Still, Icke can cast a magic spell over theatre-goers: this Uncle Vanya is three and a half hours long, and often slow-paced and static. But even as the characters moan about the tedium, it never feels tedious. Three short sharp intervals help, acting as little palate cleansers.

Jessica Brown-Findlay and Vanessa Kirby

Icke’s biggest interference is to anglicise the Russian names: here’s Johnny, not Vanya. Which is fine, though hardly revelatory – except in the translation of Vera, the dead ex-wife and sister who subtly haunts the play: in English, she’s Faith. Something these troubled character seem to have lost, since they lost her. Johnny’s grief for his dead sister here visibly contributes to his rage at her professor husband, who Johnny feels he’s wasted his life supporting.

Paul Rhys treads the tragi-comic knife edge of Johnny – queasy creepiness, trembling neediness, thwarted nobility – while his niece, the lovelorn Sonya, is played with tenderness by Jessica Brown Findlay. Underneath her clenched awkwardness and greasy, schlumpy make-under (she almost looks “plain”), there’s a shining river of longing.

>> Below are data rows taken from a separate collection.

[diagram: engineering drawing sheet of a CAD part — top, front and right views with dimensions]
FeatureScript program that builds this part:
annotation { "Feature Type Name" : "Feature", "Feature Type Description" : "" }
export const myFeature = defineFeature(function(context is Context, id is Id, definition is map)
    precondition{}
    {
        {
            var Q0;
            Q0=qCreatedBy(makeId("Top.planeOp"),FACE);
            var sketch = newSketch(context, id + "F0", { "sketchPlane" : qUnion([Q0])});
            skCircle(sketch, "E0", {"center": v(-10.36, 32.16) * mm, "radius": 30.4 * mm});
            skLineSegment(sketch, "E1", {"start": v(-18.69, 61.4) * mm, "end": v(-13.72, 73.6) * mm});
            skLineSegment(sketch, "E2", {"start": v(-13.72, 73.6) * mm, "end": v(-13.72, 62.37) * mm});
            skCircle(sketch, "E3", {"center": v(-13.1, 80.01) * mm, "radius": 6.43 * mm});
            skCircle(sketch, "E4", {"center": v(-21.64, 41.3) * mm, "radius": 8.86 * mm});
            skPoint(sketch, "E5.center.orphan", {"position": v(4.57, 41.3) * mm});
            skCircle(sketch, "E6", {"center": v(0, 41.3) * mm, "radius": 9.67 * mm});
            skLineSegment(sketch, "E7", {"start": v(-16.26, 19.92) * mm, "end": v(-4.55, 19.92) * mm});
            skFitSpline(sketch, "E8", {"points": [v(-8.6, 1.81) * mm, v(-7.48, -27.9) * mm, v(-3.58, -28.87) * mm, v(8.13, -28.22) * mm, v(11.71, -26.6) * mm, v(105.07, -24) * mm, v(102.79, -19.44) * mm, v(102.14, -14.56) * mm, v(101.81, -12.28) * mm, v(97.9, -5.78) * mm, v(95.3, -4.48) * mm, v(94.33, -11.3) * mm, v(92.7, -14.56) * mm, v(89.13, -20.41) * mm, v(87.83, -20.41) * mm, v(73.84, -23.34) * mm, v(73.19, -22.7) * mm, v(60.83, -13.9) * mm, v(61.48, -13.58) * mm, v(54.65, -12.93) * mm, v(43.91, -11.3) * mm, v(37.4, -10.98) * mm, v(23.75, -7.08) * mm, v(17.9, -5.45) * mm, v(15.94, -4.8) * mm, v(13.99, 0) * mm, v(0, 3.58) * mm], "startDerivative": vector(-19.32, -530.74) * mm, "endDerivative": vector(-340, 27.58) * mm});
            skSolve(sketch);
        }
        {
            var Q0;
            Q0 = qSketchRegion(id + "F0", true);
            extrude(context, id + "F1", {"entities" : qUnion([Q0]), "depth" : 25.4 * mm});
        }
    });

Vanessa Kirby is languorous and radiant as the professor’s young wife Elena must be, but we also see the fear and guilty conscience beneath her purposeless beauty and privileged boredom. Tobias Menzies plays the doctor - object of Elena and Sonya’s affections. It’s a fine-grained performance, a conflicted, charismatic combination of amused wry cynicism, and heart-felt conviction about the need to preserve the natural world. As planter of trees and saver of lives, the doctor is the only one who actually (itals)does anything, who creates rather than destroys. It’s hot - more proto-lumbersexual than worthy eco-warrior – and his scenes with Kirby sizzle dangerously.

Unlike Icke’s previous work, Uncle Vanya doesn’t startle. What it does do is clarify the play: it’s clear and fresh as a draught of water, revealing life and human frailty with pellucid perspicacity. Drink deep.